Further on, as explained on Business Insider, cannabis does make you hungrier, makes food taste better, and lowers the feeling of satiety, but, cannabis users do not have higher BMIs, generally speaking, and some studies point out that regular consumers of cannabis actually have a lower chance of obesity. Nevertheless, this is not the case with alcohol users and those who drink in large amounts are at a greater likelihood of becoming overweight or obese.

Be that as it may, as emphasized on Business Insider, daily cannabis use may be associated with reduction in verbal memory in adults even weeks after ceasing cannabis (in those who have started using it at a young age) and chronic alcohol consumption may lead to decrease in attention, memory, and planning, which may go on even years of not drinking.

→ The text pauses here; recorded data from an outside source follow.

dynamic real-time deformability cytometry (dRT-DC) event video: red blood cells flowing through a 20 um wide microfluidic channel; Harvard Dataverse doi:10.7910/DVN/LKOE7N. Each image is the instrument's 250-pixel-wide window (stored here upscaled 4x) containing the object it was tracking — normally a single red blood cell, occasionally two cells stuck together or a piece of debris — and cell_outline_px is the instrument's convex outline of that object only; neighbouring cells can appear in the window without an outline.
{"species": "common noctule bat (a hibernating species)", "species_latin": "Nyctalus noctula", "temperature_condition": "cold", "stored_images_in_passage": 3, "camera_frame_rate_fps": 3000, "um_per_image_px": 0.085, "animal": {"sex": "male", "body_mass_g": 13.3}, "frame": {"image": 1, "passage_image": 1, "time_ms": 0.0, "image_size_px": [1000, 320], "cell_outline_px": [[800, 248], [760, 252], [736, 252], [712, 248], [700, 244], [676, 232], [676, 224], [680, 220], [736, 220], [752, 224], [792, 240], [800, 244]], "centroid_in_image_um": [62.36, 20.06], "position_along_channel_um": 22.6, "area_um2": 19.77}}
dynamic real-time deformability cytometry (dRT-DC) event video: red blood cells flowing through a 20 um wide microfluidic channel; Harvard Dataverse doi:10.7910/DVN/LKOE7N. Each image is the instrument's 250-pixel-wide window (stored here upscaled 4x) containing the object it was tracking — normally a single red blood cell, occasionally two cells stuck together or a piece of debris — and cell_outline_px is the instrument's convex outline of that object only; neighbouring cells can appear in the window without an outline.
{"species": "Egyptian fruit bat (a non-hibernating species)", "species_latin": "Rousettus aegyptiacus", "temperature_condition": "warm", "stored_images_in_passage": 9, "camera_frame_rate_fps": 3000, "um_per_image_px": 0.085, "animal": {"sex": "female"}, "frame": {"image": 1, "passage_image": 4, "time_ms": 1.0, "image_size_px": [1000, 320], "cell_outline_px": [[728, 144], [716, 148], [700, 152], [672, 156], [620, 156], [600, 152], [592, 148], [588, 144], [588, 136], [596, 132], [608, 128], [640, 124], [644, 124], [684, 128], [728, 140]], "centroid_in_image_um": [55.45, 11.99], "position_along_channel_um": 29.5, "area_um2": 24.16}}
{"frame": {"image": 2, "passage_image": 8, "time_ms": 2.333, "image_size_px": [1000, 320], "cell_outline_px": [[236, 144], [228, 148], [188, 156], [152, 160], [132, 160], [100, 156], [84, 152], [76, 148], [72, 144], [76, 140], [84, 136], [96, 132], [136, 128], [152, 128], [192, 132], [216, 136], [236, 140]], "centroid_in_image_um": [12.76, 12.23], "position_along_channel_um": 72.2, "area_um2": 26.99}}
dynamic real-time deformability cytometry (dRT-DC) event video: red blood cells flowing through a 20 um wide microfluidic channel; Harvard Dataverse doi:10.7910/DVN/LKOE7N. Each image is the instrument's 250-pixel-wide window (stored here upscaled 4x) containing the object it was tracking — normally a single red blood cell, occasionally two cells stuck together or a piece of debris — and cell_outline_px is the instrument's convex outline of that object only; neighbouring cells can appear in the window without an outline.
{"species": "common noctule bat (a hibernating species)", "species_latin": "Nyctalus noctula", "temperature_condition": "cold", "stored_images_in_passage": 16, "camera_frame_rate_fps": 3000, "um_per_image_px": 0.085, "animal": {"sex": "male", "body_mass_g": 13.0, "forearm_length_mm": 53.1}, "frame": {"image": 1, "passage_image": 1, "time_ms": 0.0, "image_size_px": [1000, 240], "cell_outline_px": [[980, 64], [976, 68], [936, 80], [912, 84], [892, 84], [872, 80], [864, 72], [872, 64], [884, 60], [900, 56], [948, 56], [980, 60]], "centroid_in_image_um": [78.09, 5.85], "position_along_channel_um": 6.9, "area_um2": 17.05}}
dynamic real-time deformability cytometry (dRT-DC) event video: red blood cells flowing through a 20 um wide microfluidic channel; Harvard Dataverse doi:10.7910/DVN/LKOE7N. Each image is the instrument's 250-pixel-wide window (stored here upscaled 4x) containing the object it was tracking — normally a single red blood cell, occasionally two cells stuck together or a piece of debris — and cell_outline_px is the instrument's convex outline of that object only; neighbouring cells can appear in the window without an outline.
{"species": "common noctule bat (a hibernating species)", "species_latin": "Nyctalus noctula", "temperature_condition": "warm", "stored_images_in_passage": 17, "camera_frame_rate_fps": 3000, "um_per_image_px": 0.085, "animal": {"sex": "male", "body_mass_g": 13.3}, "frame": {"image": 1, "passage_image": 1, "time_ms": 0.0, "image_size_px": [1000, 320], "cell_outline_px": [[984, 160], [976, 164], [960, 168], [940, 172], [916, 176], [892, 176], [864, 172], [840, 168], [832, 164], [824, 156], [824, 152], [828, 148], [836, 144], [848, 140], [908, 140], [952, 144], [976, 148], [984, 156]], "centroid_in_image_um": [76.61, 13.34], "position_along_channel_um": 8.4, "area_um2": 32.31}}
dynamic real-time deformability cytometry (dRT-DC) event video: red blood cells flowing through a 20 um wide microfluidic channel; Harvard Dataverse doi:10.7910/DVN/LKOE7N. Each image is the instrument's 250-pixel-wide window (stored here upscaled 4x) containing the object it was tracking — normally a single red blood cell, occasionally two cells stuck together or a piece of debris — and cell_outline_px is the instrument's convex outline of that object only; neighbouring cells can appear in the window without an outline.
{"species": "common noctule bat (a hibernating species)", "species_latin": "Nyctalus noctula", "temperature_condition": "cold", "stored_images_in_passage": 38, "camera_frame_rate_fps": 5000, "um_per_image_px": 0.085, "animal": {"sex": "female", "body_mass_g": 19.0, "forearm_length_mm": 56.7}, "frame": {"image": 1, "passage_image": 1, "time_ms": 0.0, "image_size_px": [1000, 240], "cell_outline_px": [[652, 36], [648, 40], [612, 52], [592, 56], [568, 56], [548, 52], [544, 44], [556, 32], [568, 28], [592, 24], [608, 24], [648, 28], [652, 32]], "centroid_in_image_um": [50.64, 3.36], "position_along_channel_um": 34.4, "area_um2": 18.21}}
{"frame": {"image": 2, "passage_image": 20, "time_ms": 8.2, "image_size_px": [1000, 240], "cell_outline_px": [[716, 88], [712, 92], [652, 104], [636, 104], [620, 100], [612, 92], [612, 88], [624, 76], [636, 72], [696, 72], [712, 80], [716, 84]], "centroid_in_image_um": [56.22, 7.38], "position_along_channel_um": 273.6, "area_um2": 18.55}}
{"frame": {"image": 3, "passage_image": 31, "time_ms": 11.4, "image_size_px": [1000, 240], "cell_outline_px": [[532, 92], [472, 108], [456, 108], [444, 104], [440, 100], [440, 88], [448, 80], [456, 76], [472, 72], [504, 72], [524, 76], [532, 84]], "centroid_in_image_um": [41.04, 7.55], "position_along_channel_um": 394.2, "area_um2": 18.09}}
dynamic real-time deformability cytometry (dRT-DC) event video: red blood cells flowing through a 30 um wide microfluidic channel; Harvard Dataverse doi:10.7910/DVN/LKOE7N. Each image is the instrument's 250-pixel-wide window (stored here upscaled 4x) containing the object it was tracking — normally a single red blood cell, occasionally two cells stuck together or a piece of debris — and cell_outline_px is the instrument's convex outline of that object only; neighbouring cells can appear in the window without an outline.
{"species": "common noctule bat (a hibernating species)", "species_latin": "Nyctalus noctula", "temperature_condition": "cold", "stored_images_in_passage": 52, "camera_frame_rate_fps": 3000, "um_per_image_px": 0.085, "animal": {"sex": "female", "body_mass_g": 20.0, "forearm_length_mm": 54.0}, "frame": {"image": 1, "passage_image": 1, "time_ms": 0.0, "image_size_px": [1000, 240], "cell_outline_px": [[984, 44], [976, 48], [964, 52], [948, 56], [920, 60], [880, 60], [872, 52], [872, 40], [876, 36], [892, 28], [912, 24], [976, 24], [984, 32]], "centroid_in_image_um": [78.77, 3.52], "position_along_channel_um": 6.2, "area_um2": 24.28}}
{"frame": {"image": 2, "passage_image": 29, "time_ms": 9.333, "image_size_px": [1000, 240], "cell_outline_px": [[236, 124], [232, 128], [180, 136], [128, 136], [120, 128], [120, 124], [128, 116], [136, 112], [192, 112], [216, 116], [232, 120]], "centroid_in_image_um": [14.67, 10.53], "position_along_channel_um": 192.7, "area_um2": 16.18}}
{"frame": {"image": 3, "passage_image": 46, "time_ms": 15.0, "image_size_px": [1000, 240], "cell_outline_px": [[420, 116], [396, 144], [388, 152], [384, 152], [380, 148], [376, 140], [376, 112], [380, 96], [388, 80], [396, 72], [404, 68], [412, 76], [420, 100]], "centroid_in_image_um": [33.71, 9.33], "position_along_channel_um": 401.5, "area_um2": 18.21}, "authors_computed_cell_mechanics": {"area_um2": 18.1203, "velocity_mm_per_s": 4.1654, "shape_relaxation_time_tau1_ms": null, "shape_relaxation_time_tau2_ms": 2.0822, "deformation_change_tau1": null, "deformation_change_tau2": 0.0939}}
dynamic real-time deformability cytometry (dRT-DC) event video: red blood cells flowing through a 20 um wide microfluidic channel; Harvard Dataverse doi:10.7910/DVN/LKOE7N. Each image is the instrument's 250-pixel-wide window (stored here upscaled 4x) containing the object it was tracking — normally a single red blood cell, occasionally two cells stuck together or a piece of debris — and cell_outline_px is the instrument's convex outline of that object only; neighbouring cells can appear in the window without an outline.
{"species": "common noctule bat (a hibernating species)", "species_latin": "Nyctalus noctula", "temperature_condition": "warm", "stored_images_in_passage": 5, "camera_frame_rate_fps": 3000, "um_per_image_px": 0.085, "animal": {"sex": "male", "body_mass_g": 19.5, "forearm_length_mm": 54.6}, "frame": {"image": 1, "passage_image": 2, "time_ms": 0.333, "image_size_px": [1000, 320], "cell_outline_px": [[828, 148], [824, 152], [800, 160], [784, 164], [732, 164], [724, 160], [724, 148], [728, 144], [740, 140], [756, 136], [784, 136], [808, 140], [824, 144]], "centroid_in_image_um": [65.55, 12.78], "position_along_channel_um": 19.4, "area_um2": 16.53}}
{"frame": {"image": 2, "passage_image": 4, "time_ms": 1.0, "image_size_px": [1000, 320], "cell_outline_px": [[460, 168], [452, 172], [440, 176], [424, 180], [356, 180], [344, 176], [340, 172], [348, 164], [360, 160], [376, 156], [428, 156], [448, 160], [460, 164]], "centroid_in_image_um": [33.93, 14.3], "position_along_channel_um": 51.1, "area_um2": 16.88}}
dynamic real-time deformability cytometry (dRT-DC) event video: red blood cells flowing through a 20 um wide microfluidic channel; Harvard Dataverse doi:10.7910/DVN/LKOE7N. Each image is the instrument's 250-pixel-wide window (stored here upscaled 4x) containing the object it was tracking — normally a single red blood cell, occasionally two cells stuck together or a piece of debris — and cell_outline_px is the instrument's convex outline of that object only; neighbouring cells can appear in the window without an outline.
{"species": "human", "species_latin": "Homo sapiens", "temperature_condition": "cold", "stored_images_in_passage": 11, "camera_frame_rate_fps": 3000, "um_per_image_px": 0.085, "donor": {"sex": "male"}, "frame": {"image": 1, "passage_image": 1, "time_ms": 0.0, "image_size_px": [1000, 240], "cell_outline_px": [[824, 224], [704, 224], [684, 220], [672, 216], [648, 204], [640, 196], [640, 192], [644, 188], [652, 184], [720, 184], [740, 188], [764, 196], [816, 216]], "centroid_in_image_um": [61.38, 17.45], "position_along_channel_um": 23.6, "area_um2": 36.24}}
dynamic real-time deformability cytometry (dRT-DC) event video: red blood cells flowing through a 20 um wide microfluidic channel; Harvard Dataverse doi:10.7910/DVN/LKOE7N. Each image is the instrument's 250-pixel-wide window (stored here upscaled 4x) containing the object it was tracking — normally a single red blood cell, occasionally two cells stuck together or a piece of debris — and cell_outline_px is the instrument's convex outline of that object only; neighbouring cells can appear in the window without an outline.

Also, both cannabis and alcohol have been connected to a higher chance of psychiatric disease. Namely, psychosis and schizophrenia are the major concerns among cannabis users while depression, anxiety, and even suicide are more commonly seen among people who drink often. Whether the alcohol causes the anxiety and depression or whether people who are already anxious and depressed start drinking with the hope to relieve their condition, remains a puzzle.

Cannabis vs. Tobacco

As explained on Inhale MD, tobacco contains nicotine, a known stimulant that elevates the physiological functions, i.e. it can fasten the metabolic rate, the heart rate, and blood pressure too. But, the dangerous part about this substance is not this, but the fact that it is highly addictive, like heroin or cocaine, and its negative impact on the cardiovascular, excretory, and respiratory system. Tobacco has other harmful substances besides nicotine, i.e. arsenic, lead, and formaldehyde, as well as TSNAs that may elevate the risk of cancer. And, lighting up tobacco produces a harmful by-product, that is, black tar which has been linked to lung cancer, emphysema, and heart illness, as seen on Live Strong.

Even though cannabis does not contain any of the above-mentioned harmful substances, smoking it also causes the release tar and this is why often people who use cannabis, especially those who use it for medicinal purposes, are advised to vaporize it or take it in oil form. Vaporization is considered to be the safest method for administering medical cannabis (it does provide important cannabinoids like THC, but it does not result in a tar-creating combustion), according to Inhale MD.

Moreover, the THC from cannabis is known to be a bronchial dilator which will open up the lungs and speed up the removal of smoke and dirt while nicotine does the opposite and makes the coughing up of these substances much more difficult, according to Patients 4 Medical Marijuana. Also, THC was found to be capable of decreasing tumor growth in lung cancer by staggering 50 percent and prevent the cancer from spreading through the body. And, smoking marijuana (even in higher amounts) does not put one at a higher risk of lung, head, or neck tumors as it is the case with tobacco smoking.